- [Aim of the task]:
Retype all of the data below line by line, keeping every word, mark, and line break unchanged.
** Opening Dataset records block **
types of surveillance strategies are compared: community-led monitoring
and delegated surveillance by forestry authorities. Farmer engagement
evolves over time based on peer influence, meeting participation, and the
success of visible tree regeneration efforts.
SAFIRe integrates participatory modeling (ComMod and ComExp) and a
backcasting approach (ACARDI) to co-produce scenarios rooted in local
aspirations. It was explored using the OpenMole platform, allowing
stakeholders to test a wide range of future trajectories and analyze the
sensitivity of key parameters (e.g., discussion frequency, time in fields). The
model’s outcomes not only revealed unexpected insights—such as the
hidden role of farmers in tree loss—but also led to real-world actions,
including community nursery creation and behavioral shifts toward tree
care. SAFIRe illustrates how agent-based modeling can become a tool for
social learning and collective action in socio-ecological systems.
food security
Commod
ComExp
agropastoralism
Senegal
** Closing Dataset records block **
- [Response for this exercise]:
types of surveillance strategies are compared: community-led monitoring
and delegated surveillance by forestry authorities. Farmer engagement
evolves over time based on peer influence, meeting participation, and the
success of visible tree regeneration efforts.
SAFIRe integrates participatory modeling (ComMod and ComExp) and a
backcasting approach (ACARDI) to co-produce scenarios rooted in local
aspirations. It was explored using the OpenMole platform, allowing
stakeholders to test a wide range of future trajectories and analyze the
sensitivity of key parameters (e.g., discussion frequency, time in fields). The
model’s outcomes not only revealed unexpected insights—such as the
hidden role of farmers in tree loss—but also led to real-world actions,
including community nursery creation and behavioral shifts toward tree
care. SAFIRe illustrates how agent-based modeling can become a tool for
social learning and collective action in socio-ecological systems.
food security
Commod
ComExp
agropastoralism
Senegal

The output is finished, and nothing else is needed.